EXERCISE BRIEF: Filter task. Return each line of the material that holds the string "bold".

═════ GIVEN DATA

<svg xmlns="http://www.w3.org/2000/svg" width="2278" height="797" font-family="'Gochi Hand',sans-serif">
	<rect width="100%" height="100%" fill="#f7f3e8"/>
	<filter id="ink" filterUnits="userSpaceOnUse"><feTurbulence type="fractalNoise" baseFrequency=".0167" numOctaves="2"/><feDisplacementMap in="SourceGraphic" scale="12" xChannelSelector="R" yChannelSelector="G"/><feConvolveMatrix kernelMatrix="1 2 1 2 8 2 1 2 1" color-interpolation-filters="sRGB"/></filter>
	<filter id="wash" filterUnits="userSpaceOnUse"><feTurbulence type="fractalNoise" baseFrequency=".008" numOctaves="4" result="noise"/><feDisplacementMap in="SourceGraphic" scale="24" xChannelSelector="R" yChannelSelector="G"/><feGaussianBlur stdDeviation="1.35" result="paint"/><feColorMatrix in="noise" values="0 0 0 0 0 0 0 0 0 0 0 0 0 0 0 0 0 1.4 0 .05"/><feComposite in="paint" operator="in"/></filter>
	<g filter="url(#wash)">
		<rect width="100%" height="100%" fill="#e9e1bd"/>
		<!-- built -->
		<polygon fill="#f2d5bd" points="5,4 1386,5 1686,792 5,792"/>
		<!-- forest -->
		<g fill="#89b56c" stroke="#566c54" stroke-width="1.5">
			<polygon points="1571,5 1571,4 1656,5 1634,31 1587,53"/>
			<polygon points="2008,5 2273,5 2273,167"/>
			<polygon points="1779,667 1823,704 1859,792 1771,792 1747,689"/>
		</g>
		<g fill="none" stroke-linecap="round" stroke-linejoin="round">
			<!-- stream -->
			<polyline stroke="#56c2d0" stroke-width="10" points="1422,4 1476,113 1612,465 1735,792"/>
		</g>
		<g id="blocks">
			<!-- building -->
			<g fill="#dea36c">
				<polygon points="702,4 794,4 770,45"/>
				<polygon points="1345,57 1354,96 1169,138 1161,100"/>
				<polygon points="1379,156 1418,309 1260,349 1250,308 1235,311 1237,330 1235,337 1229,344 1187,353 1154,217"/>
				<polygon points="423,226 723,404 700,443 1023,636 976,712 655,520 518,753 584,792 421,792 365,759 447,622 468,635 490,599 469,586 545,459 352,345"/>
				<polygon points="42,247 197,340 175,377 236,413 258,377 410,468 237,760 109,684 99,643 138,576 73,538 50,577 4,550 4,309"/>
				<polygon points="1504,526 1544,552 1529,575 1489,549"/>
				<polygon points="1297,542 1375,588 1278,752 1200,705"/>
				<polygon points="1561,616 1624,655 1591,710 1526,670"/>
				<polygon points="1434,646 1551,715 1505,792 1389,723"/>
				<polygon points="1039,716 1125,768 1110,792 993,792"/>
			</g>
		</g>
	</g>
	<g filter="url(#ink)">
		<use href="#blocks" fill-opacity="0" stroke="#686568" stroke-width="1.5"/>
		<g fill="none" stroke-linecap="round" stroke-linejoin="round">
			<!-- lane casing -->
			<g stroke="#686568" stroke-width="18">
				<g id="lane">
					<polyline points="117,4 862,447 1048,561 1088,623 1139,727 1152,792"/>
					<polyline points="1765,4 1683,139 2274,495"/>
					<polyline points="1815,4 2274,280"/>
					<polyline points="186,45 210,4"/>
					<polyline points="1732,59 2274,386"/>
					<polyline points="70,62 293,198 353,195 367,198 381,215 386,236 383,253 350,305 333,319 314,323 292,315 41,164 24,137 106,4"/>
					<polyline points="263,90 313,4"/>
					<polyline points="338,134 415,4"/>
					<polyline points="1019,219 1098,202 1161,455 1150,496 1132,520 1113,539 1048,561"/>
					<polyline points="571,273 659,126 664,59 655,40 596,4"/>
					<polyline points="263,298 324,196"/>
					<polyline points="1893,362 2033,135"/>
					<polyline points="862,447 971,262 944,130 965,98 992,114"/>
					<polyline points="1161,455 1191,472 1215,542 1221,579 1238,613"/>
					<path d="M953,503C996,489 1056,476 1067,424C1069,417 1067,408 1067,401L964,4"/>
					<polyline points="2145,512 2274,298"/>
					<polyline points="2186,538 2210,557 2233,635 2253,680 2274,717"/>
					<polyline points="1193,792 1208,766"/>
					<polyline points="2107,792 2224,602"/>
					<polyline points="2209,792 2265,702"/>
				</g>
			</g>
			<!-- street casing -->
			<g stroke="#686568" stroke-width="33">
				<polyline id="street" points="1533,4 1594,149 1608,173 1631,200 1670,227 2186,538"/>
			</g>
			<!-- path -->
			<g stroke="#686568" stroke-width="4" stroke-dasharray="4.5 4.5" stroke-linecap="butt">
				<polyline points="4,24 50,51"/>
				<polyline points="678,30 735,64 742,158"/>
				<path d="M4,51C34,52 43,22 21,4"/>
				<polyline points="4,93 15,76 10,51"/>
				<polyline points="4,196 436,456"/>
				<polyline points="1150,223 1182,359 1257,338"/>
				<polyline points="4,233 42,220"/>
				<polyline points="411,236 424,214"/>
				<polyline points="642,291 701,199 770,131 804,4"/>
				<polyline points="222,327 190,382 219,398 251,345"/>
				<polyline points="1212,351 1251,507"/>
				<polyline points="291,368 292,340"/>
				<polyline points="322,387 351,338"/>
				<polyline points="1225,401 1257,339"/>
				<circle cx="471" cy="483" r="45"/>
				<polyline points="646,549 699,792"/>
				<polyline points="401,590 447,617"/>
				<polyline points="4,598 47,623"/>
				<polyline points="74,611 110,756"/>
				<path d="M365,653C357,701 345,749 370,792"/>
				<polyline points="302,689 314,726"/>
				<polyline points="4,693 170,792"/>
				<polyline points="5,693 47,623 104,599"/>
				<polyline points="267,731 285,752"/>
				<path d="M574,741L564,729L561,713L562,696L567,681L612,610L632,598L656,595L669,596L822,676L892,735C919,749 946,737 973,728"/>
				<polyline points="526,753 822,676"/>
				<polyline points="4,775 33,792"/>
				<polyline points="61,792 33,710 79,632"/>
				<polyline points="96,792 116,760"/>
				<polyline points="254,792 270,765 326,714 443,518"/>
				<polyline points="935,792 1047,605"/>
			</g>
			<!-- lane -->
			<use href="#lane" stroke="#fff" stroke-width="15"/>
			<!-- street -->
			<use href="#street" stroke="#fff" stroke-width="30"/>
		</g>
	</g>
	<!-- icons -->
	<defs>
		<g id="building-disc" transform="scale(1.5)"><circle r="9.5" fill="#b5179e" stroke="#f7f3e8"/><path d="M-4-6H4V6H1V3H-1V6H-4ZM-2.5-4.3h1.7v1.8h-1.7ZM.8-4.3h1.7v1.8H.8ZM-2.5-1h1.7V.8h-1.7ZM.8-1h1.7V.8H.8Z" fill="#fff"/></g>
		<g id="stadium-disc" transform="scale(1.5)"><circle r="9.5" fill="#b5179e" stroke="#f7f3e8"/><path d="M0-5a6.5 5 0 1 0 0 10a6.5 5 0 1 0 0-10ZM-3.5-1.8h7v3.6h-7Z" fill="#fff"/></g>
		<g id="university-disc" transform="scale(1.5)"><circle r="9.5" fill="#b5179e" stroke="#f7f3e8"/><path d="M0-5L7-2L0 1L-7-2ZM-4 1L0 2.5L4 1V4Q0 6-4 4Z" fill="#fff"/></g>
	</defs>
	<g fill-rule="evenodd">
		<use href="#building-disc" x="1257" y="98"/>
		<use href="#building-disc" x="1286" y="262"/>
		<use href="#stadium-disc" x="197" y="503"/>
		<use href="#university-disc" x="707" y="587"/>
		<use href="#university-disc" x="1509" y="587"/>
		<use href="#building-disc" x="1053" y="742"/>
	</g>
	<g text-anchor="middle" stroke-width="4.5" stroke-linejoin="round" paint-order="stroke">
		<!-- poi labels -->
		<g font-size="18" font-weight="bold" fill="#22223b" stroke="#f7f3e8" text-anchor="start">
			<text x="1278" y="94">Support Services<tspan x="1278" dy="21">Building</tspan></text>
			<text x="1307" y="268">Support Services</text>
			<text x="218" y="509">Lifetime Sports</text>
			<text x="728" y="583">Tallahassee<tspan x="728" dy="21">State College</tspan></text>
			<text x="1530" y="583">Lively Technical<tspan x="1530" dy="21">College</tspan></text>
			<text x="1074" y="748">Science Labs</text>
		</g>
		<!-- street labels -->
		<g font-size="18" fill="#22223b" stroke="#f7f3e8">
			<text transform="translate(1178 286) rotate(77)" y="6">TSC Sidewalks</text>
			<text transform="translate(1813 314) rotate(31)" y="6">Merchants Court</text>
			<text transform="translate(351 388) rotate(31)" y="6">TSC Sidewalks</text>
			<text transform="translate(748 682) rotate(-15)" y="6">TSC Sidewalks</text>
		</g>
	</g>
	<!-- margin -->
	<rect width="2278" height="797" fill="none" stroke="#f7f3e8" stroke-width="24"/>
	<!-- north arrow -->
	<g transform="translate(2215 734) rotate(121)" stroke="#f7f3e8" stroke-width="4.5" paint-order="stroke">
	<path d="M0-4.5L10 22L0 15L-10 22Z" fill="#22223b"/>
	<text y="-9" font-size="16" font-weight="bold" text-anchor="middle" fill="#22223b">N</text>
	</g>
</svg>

══════════
═════ GIVEN DATA

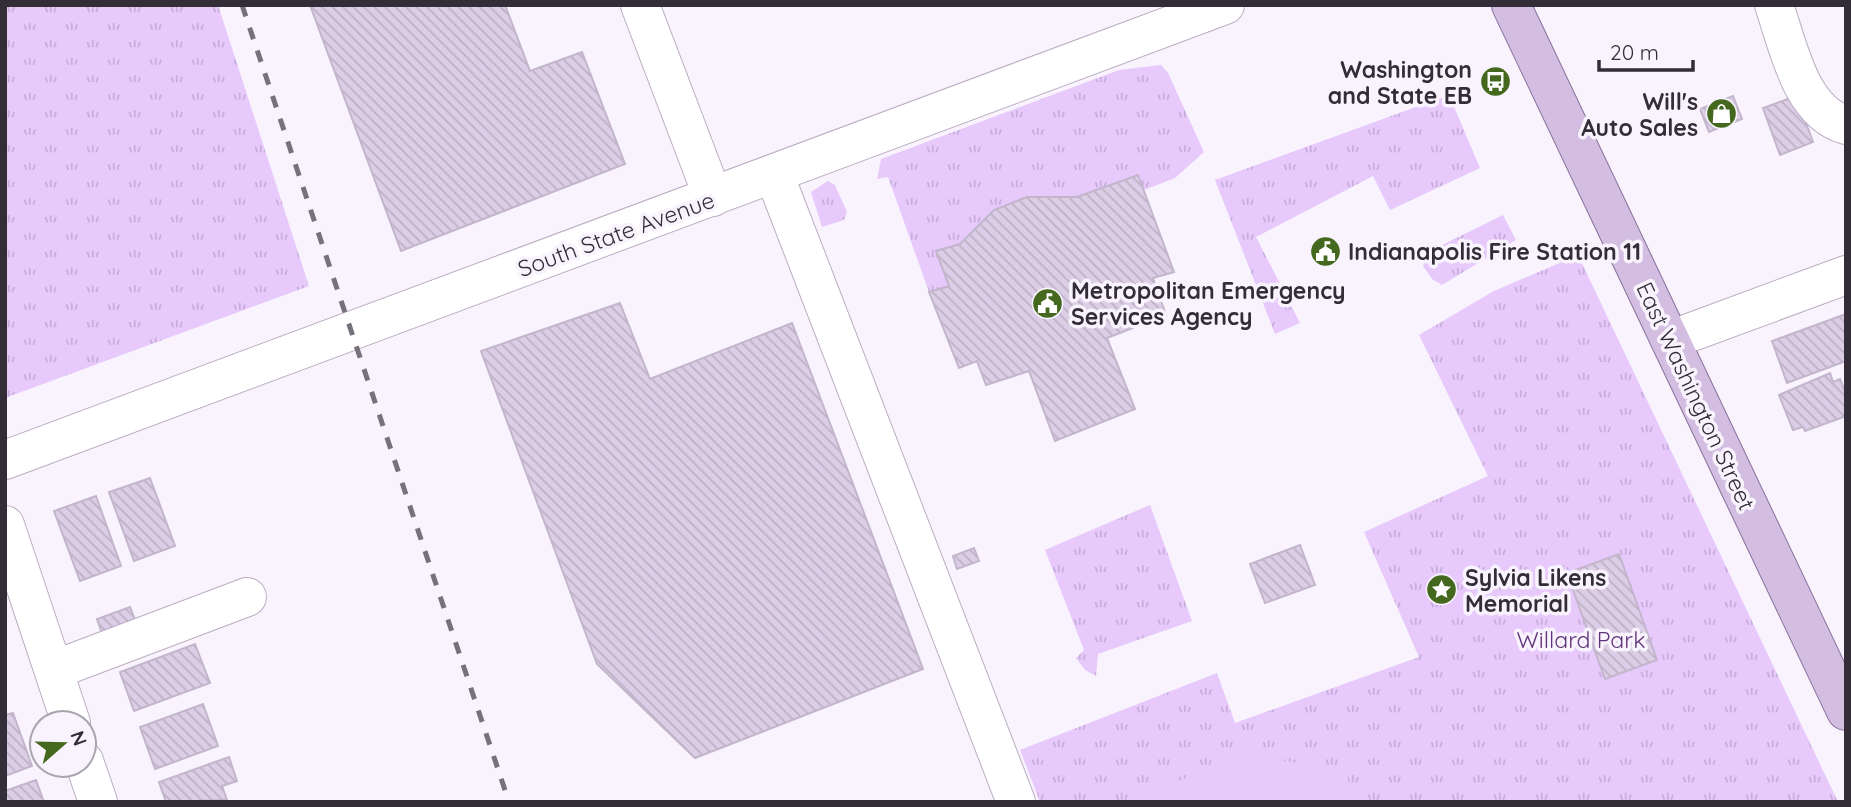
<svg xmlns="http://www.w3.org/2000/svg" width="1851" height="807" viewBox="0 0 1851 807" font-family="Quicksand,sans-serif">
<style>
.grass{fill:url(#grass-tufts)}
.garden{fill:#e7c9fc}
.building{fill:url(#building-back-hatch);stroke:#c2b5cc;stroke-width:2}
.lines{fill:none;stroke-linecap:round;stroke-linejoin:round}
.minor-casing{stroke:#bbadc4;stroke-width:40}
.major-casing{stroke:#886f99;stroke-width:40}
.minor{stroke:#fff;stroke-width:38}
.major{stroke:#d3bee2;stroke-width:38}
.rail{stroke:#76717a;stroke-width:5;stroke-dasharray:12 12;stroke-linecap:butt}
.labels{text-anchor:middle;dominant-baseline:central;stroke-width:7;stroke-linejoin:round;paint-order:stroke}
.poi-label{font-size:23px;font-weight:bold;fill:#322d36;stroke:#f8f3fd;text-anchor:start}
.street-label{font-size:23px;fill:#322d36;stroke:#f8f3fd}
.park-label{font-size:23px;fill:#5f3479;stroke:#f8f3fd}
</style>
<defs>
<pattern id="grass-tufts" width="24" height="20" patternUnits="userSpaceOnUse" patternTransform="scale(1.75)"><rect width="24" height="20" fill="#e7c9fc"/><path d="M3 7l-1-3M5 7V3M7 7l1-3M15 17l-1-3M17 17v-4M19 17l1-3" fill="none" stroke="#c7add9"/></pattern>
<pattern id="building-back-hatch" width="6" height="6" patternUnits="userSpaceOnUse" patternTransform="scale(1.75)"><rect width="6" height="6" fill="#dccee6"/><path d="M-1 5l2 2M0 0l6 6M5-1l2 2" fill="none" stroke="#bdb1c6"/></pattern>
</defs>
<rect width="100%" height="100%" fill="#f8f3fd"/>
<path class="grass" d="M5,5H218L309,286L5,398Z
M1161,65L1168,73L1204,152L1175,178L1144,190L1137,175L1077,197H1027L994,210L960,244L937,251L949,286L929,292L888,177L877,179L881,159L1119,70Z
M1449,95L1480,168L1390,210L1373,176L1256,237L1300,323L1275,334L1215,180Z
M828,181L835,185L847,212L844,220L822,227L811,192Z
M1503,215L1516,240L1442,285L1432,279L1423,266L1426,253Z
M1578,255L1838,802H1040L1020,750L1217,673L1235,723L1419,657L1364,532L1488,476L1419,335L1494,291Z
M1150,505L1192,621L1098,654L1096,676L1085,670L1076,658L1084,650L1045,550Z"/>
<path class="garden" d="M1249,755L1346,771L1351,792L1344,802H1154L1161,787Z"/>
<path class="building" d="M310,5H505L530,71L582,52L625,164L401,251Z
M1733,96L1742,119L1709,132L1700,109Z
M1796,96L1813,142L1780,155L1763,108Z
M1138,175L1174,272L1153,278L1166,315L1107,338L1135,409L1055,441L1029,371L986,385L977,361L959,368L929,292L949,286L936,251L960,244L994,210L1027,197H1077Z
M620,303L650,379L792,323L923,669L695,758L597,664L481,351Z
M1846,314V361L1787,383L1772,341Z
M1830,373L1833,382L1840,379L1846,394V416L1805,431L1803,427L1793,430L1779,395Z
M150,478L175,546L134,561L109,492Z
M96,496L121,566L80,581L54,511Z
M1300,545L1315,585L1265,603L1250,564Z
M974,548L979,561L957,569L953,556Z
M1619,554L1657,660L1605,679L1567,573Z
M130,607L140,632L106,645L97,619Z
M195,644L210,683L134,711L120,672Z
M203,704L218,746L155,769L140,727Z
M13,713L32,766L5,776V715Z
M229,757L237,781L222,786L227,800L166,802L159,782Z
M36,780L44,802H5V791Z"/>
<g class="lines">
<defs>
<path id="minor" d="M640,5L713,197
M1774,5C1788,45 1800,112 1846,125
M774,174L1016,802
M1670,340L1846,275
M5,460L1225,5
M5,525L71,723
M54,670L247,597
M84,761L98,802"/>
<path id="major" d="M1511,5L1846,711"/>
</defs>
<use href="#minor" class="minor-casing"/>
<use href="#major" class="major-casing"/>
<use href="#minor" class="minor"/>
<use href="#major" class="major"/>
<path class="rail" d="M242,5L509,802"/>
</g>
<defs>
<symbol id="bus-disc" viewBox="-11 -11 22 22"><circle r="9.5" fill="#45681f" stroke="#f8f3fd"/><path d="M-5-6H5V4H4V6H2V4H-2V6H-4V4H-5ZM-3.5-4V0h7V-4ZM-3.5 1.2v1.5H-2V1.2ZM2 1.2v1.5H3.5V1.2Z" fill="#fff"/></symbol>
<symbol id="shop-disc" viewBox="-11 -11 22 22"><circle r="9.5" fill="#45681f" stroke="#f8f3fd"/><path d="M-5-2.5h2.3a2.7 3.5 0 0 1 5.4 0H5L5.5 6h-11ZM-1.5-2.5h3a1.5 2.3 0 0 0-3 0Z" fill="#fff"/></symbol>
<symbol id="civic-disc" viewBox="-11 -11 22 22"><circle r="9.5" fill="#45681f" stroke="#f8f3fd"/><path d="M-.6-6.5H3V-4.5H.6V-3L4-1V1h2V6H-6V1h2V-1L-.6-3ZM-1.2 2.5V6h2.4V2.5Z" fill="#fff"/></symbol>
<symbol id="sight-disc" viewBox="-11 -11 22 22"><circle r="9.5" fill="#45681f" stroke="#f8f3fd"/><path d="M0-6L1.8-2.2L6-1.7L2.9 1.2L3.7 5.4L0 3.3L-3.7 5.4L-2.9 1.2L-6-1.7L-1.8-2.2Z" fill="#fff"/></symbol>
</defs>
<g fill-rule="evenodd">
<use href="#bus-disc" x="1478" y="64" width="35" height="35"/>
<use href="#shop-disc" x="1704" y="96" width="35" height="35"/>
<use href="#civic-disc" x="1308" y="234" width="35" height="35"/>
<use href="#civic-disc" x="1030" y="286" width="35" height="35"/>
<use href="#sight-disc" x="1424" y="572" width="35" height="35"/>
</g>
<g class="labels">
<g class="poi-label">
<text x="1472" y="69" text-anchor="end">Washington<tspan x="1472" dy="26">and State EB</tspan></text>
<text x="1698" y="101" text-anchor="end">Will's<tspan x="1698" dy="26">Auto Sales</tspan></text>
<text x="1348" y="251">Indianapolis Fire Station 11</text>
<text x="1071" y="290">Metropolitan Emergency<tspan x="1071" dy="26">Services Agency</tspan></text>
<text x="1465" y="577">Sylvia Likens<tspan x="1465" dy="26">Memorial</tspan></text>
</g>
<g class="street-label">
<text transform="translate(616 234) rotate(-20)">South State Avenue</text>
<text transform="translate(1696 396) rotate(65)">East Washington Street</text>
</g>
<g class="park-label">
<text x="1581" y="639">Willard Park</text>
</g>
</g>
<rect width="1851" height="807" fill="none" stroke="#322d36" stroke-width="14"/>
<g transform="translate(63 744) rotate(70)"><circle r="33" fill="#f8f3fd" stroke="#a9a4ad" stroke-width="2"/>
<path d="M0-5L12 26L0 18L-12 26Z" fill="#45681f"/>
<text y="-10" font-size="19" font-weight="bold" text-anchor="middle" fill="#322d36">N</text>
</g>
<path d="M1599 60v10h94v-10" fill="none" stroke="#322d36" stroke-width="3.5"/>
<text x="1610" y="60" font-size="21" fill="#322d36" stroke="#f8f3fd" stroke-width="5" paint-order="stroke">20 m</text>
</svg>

══════════

ANSWER SECTION:
		<g font-size="18" font-weight="bold" fill="#22223b" stroke="#f7f3e8" text-anchor="start">
	<text y="-9" font-size="16" font-weight="bold" text-anchor="middle" fill="#22223b">N</text>
.poi-label{font-size:23px;font-weight:bold;fill:#322d36;stroke:#f8f3fd;text-anchor:start}
<text y="-10" font-size="19" font-weight="bold" text-anchor="middle" fill="#322d36">N</text>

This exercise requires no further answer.